==== Dataset records ====
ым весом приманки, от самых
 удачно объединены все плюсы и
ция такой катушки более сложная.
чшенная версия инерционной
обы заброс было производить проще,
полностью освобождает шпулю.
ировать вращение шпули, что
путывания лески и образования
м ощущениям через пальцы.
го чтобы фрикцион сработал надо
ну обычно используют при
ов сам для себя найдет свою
====
_Instruction_
Would you transcribe the records above exactly, leaving nothing out?

_Task result_
ым весом приманки, от самых
 удачно объединены все плюсы и
ция такой катушки более сложная.
чшенная версия инерционной
обы заброс было производить проще,
полностью освобождает шпулю.
ировать вращение шпули, что
путывания лески и образования
м ощущениям через пальцы.
го чтобы фрикцион сработал надо
ну обычно используют при
ов сам для себя найдет свою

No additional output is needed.